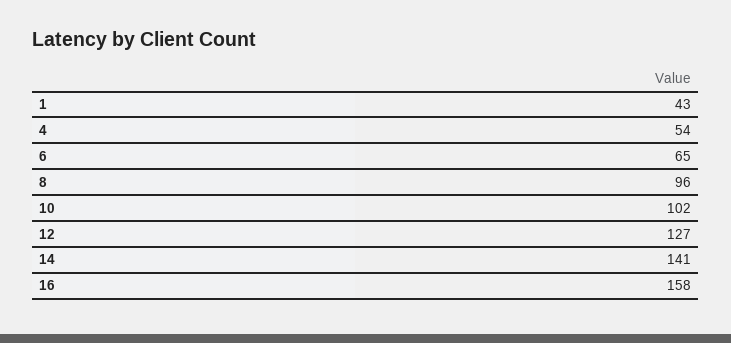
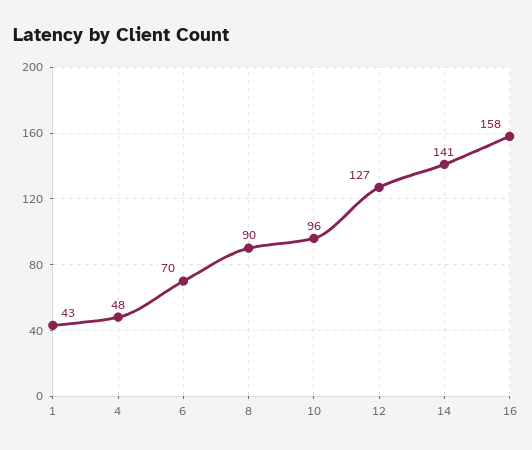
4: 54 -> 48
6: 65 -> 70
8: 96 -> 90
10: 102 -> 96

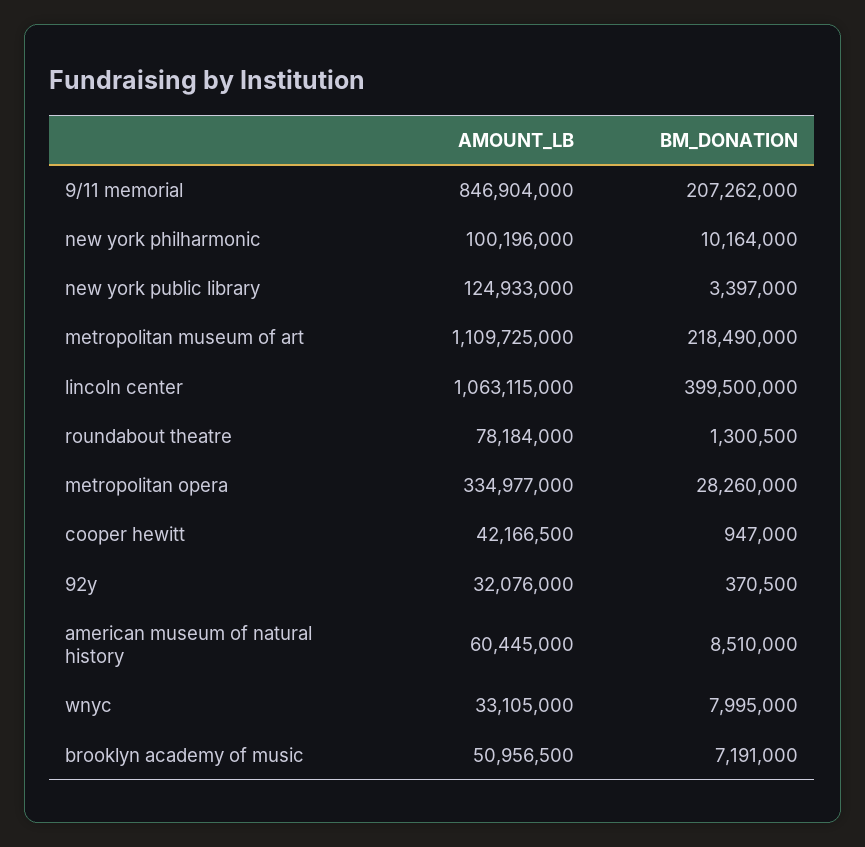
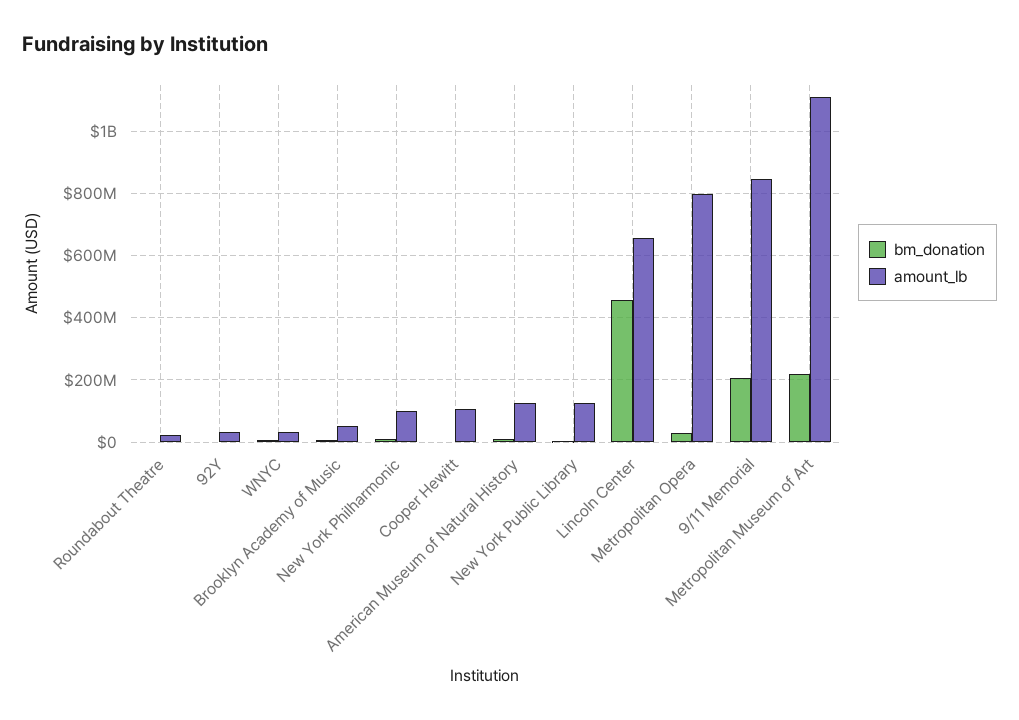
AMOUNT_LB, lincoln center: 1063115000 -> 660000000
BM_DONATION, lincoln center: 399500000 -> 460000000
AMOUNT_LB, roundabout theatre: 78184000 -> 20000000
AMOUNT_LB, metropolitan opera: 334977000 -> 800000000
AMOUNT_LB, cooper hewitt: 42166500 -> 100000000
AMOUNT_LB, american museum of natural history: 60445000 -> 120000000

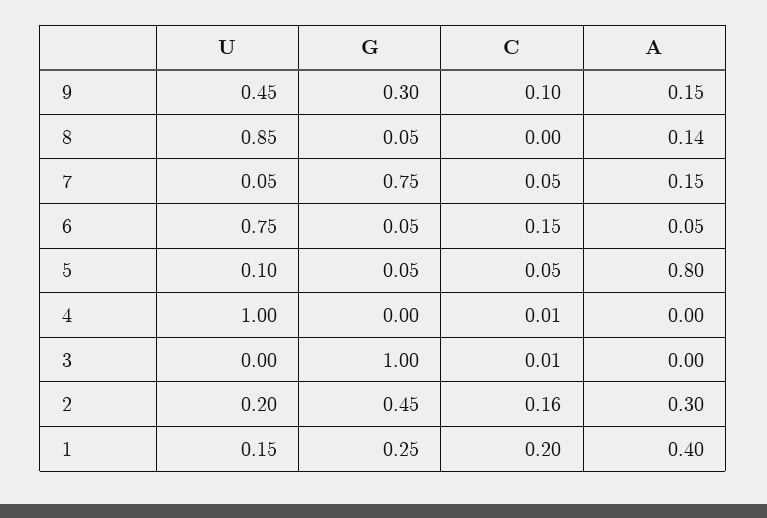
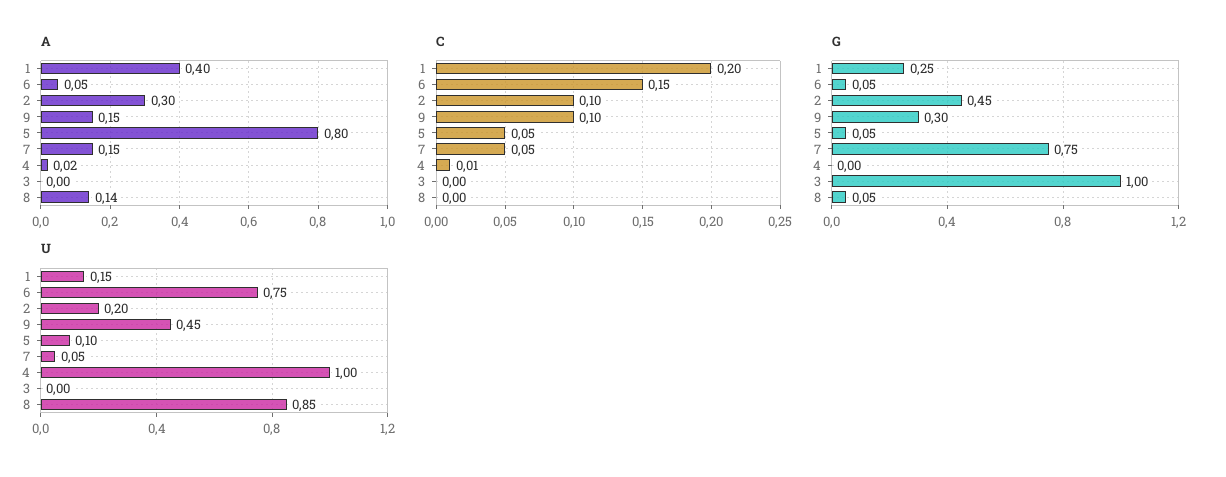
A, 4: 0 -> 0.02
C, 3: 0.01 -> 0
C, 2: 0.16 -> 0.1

---

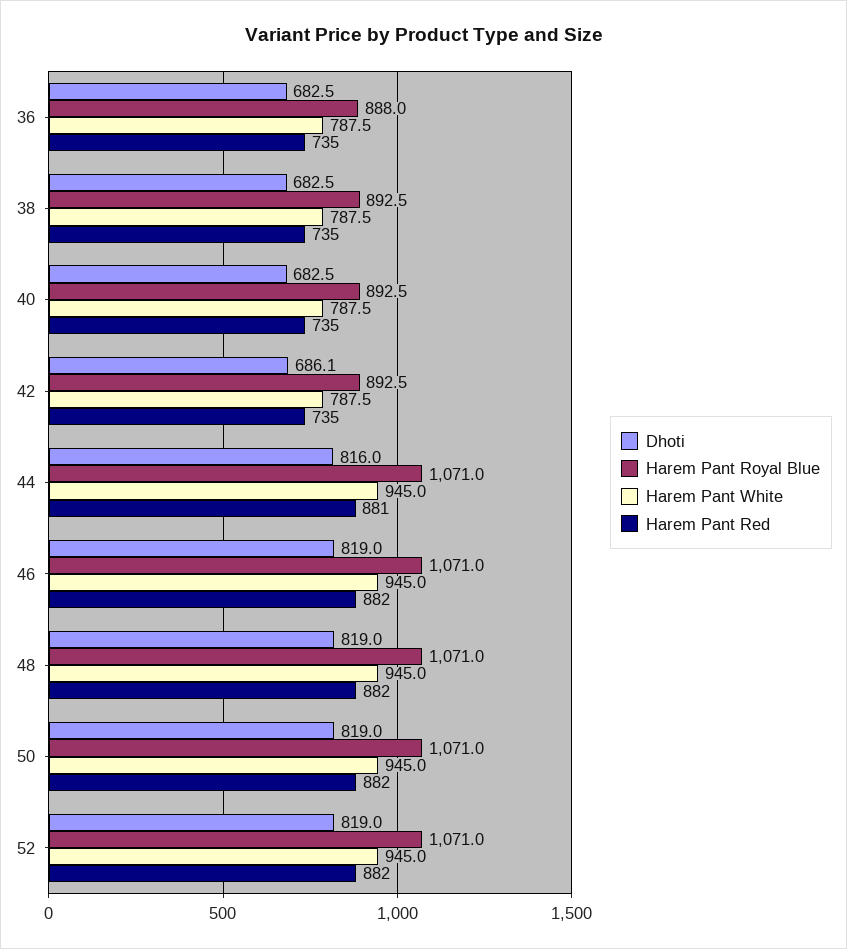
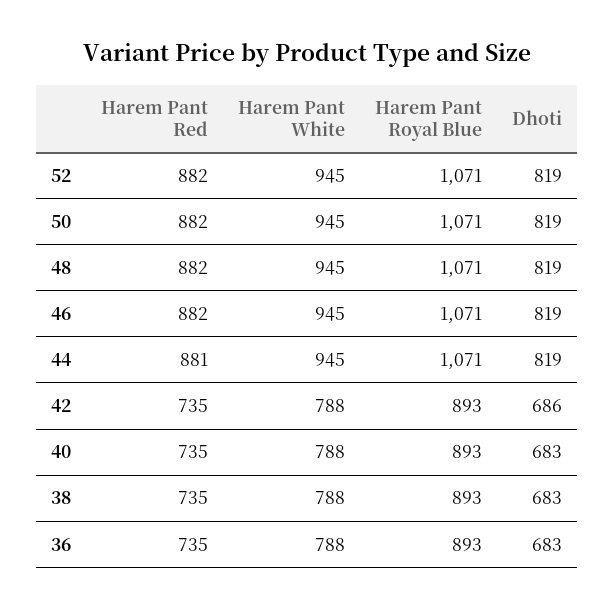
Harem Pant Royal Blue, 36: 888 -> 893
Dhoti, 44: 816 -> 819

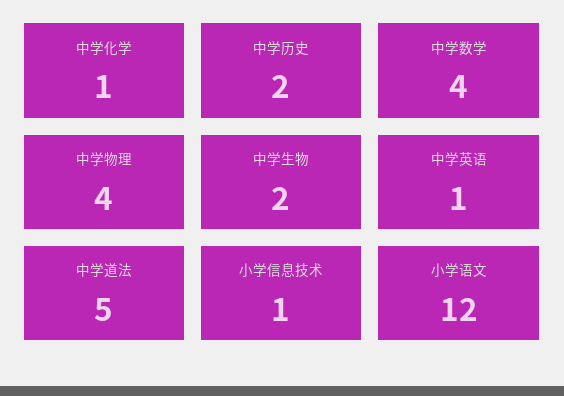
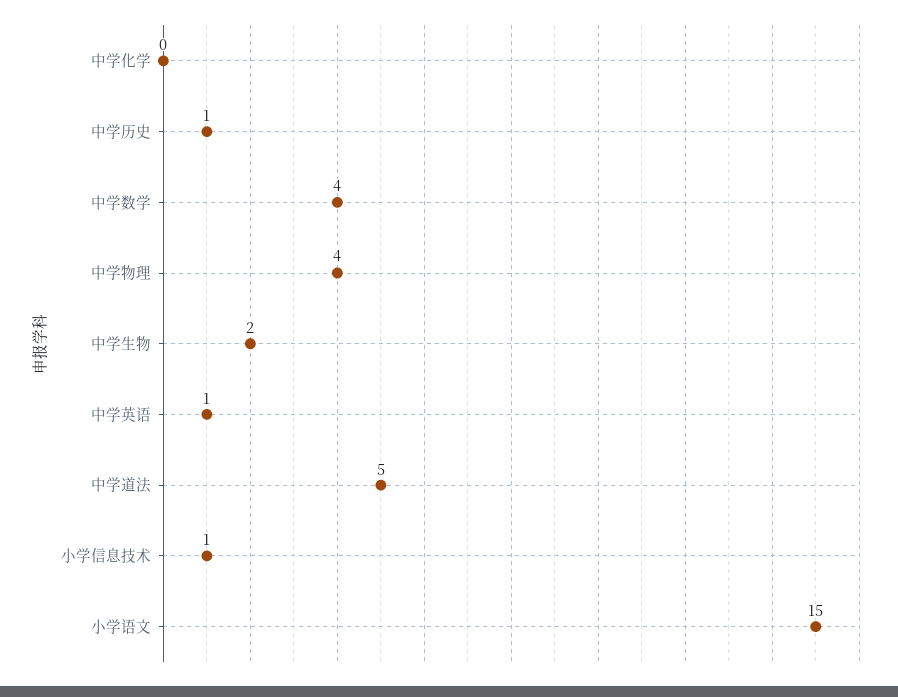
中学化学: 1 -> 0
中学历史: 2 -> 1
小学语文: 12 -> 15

---

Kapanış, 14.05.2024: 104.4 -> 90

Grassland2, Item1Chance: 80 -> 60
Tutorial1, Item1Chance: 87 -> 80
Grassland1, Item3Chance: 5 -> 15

(PROBLEM DETAILS): Skipping every picture, transcribe exactly the lines above from the one containing "AMOUNT_LB, lincoln center: 1063115000" through the one containing "C, 2: 0.16 -> 0.1", both included.

(RESPONSE TO THE EXERCISE):
AMOUNT_LB, lincoln center: 1063115000 -> 660000000
BM_DONATION, lincoln center: 399500000 -> 460000000
AMOUNT_LB, roundabout theatre: 78184000 -> 20000000
AMOUNT_LB, metropolitan opera: 334977000 -> 800000000
AMOUNT_LB, cooper hewitt: 42166500 -> 100000000
AMOUNT_LB, american museum of natural history: 60445000 -> 120000000

A, 4: 0 -> 0.02
C, 3: 0.01 -> 0
C, 2: 0.16 -> 0.1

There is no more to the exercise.